§ **Exercise details**
Take the whole listing and reproduce it exactly, pictures excepted.
Segment Start: Dataset excerpt
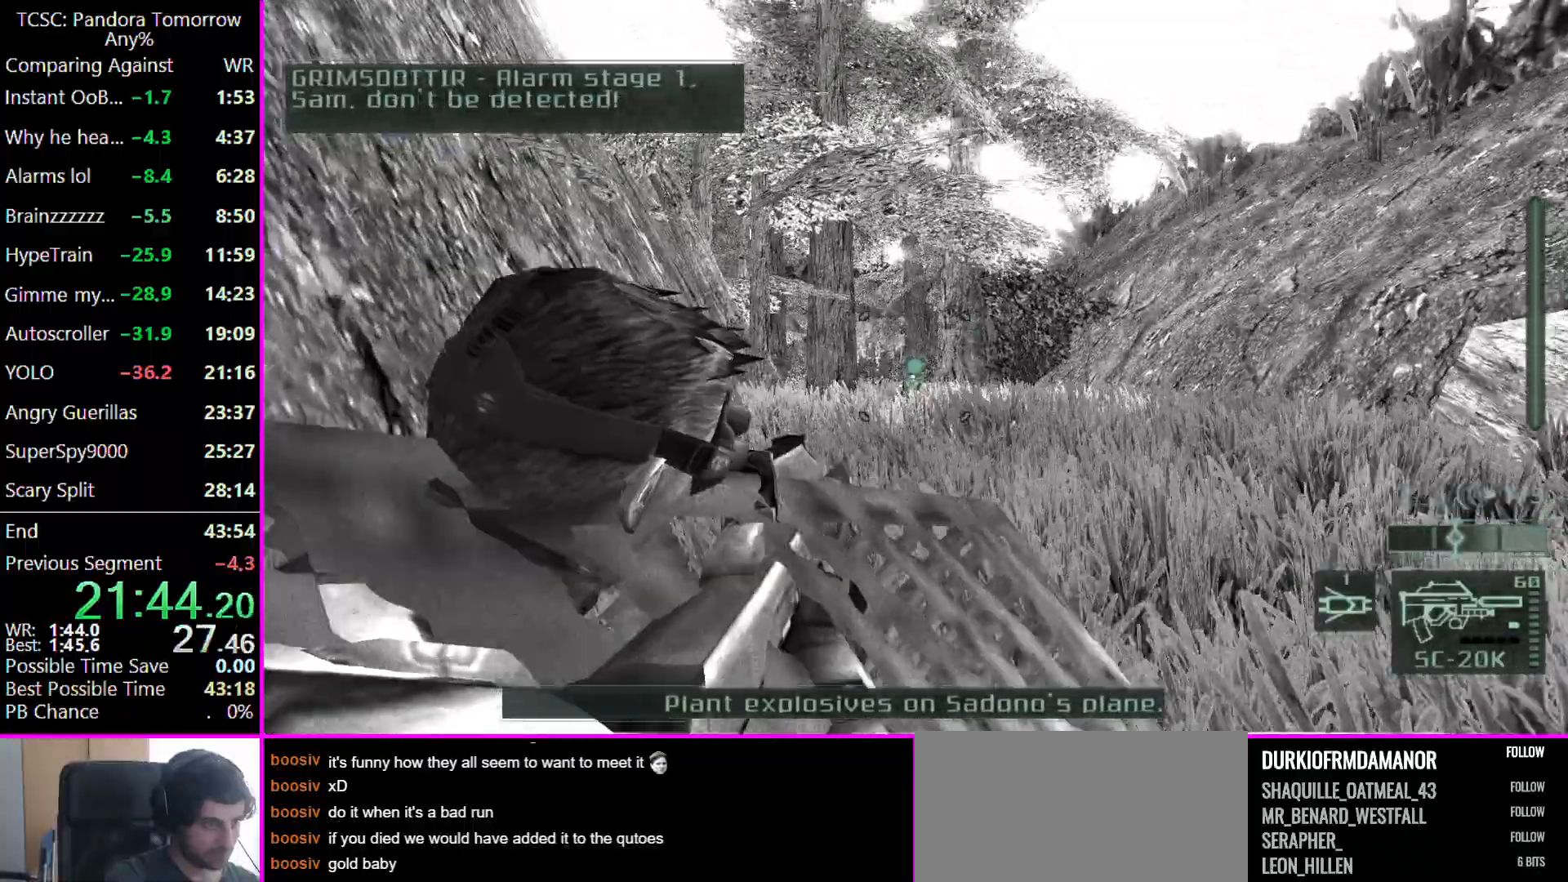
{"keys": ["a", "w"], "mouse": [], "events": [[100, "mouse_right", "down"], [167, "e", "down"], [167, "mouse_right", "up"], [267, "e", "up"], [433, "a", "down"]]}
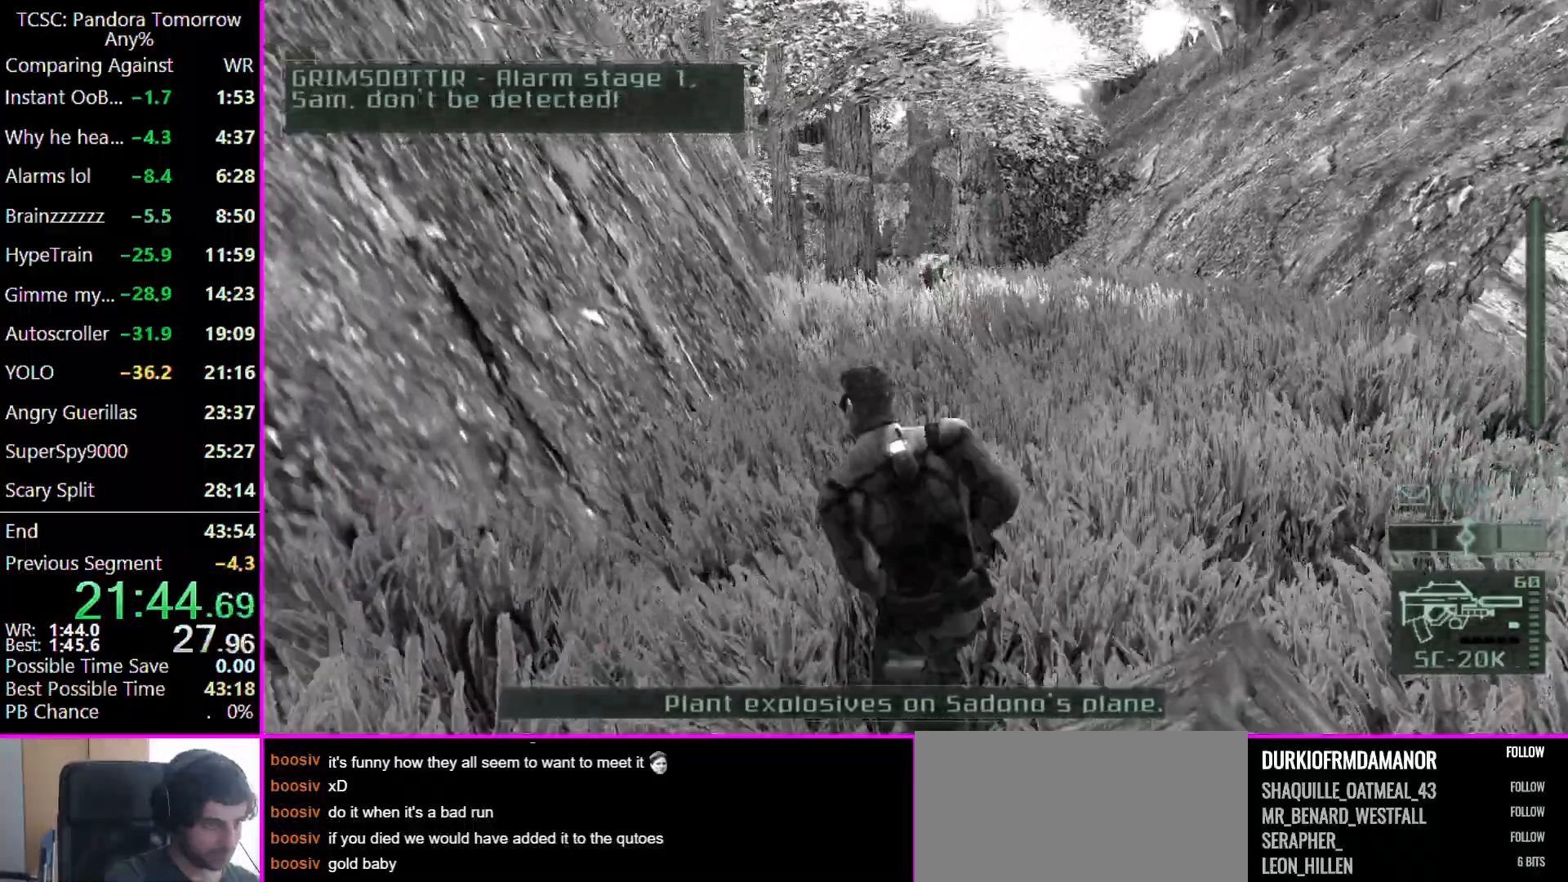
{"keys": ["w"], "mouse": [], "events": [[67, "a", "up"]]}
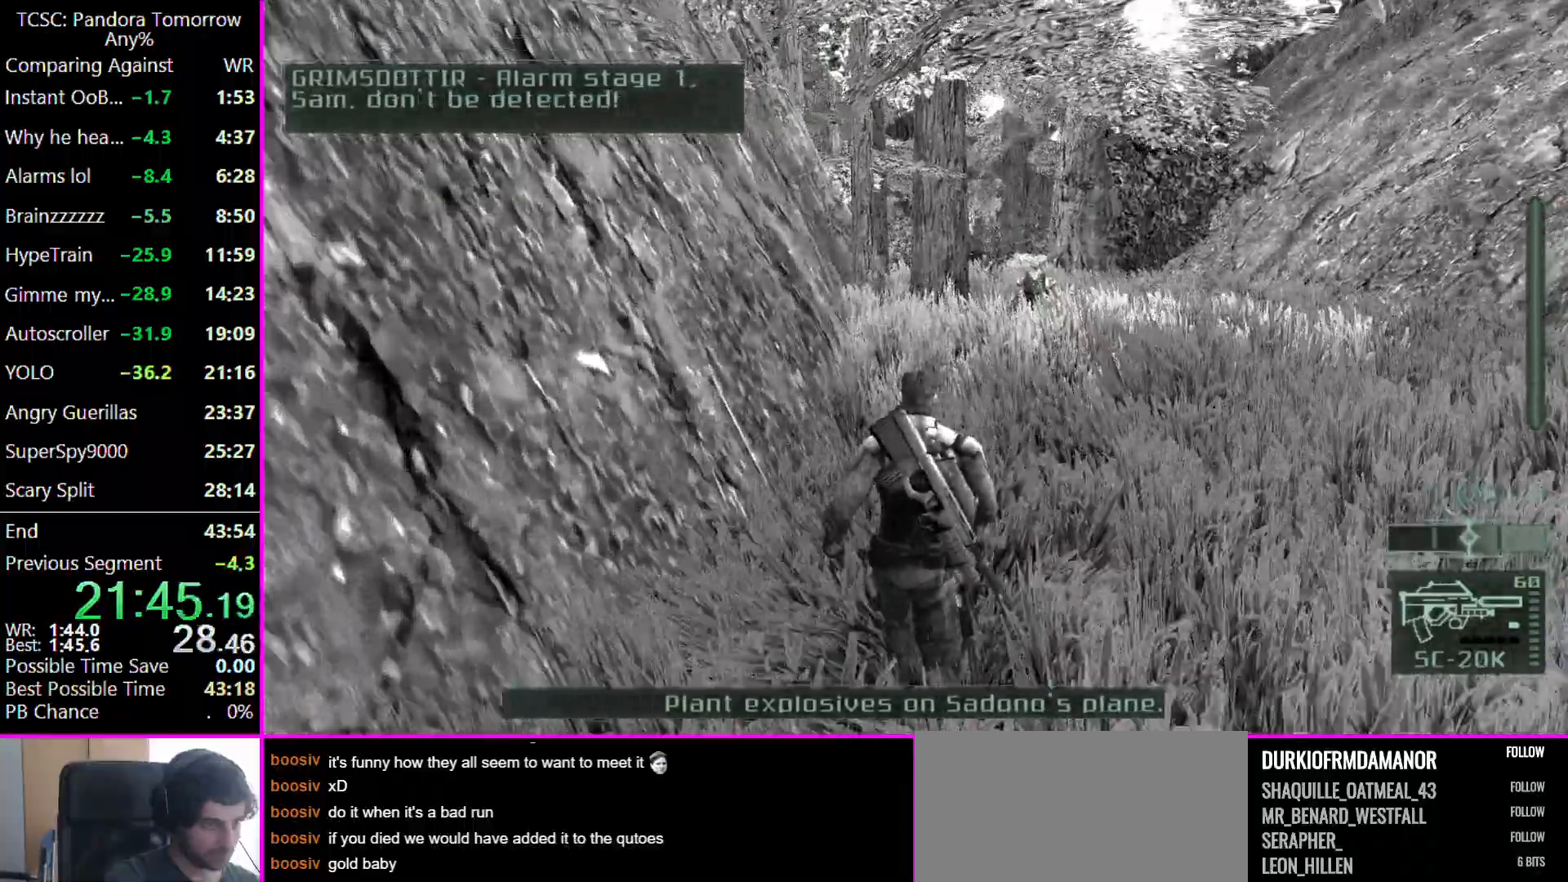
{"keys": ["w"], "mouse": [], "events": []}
Segment End: Dataset excerpt
§ **Answer to this problem**
{"keys": ["a", "w"], "mouse": [], "events": [[100, "mouse_right", "down"], [167, "e", "down"], [167, "mouse_right", "up"], [267, "e", "up"], [433, "a", "down"]]}
{"keys": ["w"], "mouse": [], "events": [[67, "a", "up"]]}
{"keys": ["w"], "mouse": [], "events": []}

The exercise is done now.